As you can see, I've painted a basic hair colour on top of the scalp in case that player could see the coloured hairline between the possible hair strands, instead of the plain scalp with a skin colour.
Also, the alpha planes/cards for eyelashes are
way more easier than styling and modelig the hair itself. Kinda stuck where to start and go with.
Replies
Polycount wiki's section about hair : http://wiki.polycount.com/wiki/HairTechnique
if you use a 3D app that lets you create splines from an edge selection it should be really easy.
use whatever tool your software has to align geometry along splines and place instances of your hairstrips along the splines. duplicate, vary as needed. modify the hairstrips to add subdivisions or reshape them entirely as you see fit. break off groups of hairstrips into it's own subset of instances if your software allows for that and group-edit them to add variety (speaking from a max POV here). bit of trial & error here that will become less arduous as you gain experience.
sticking with splines and instances for the bulk of the work is handy because it lets you reshape things after the fact, helping to quickly mass edit any aspect of your model/UVs/spline.
the most finicky task will be to create a convincing looking hairline. might need some more hair snippet variations there, depending on how detailed you want to get.
i find myself rearranging hair textures quite a bit when doing a new hairstyle, it's not so easy to plan it all beforehand.

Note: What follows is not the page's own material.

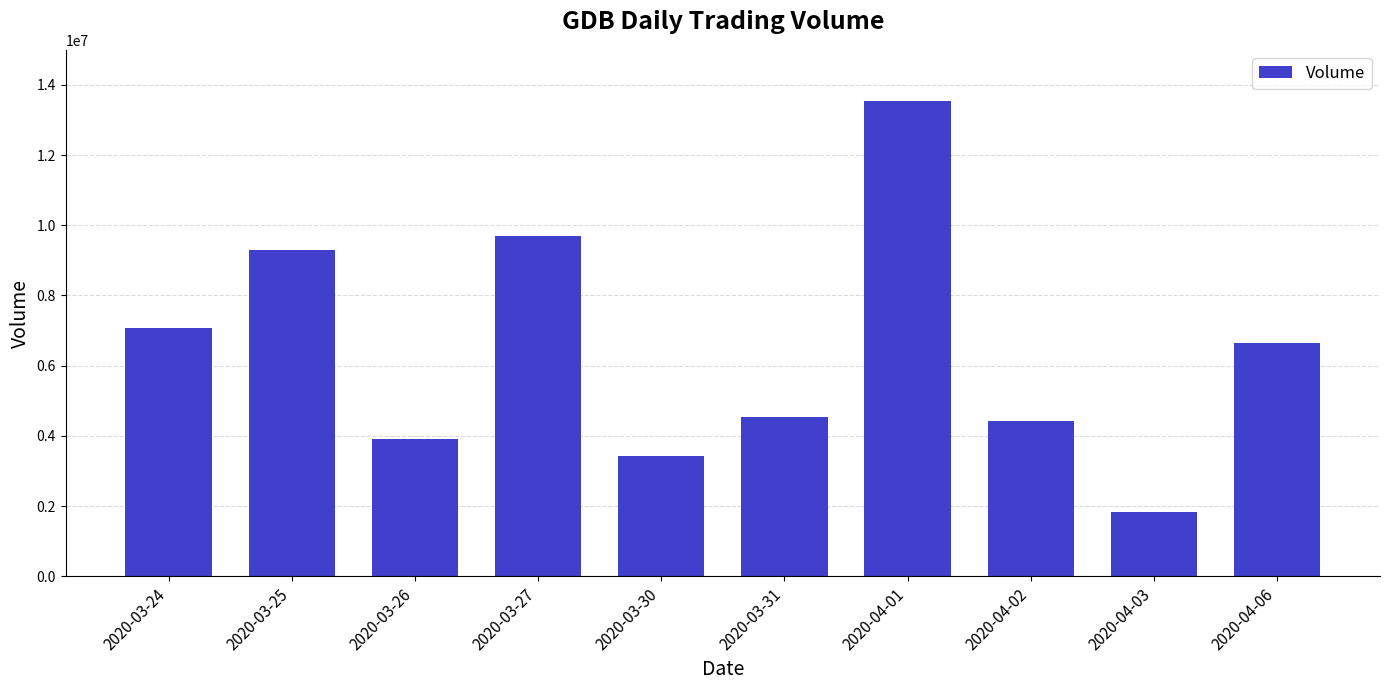

What is the sum of the values at 2020-04-02 and 2020-03-31?

8938200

to polish it all, you don't just want to use a single layer of hairstrips to achieve the effect. try with something like at least two layers where the topmost one contains thinner strips of varying shapes to simulate stray hair, etc.
lastly if you are using max, hair splines can be skinwrapped. very handy if the underlying skull shape changes. you can just morph to the new shape and skinwrap the splines to that morph and maintain full editability. presto.
to create a texture base for the skull don't just paint random stuff on - when you have created your hair geometry, bake it with the hair texture applied onto the skull and use that as a base for painting. essential if you want the hairline to match or expect to have sections where the skull shines through the hair.
as a last step look into copying vertex normals from the skull or a dedicated hair proxy mesh onto your hairstrips to create soft blends between strips of separate geometry.
i find the biggest annoyance for creating hair is the terrible display of dense alphamapped geometry in viewports. bad sorting, one-sided display, flickering, z-buffer screw ups. it really is a bit of nightmare.
in comparison that method with insert mesh in zbrush from one the linked tutorial will leave you pretty fucked with a big old mess of hard to edit geometry - in my experience at least. also even with the topological mask checked i find it near impossible to edit a hairstyle/derive a new one from existing work and end up with a clean looking result.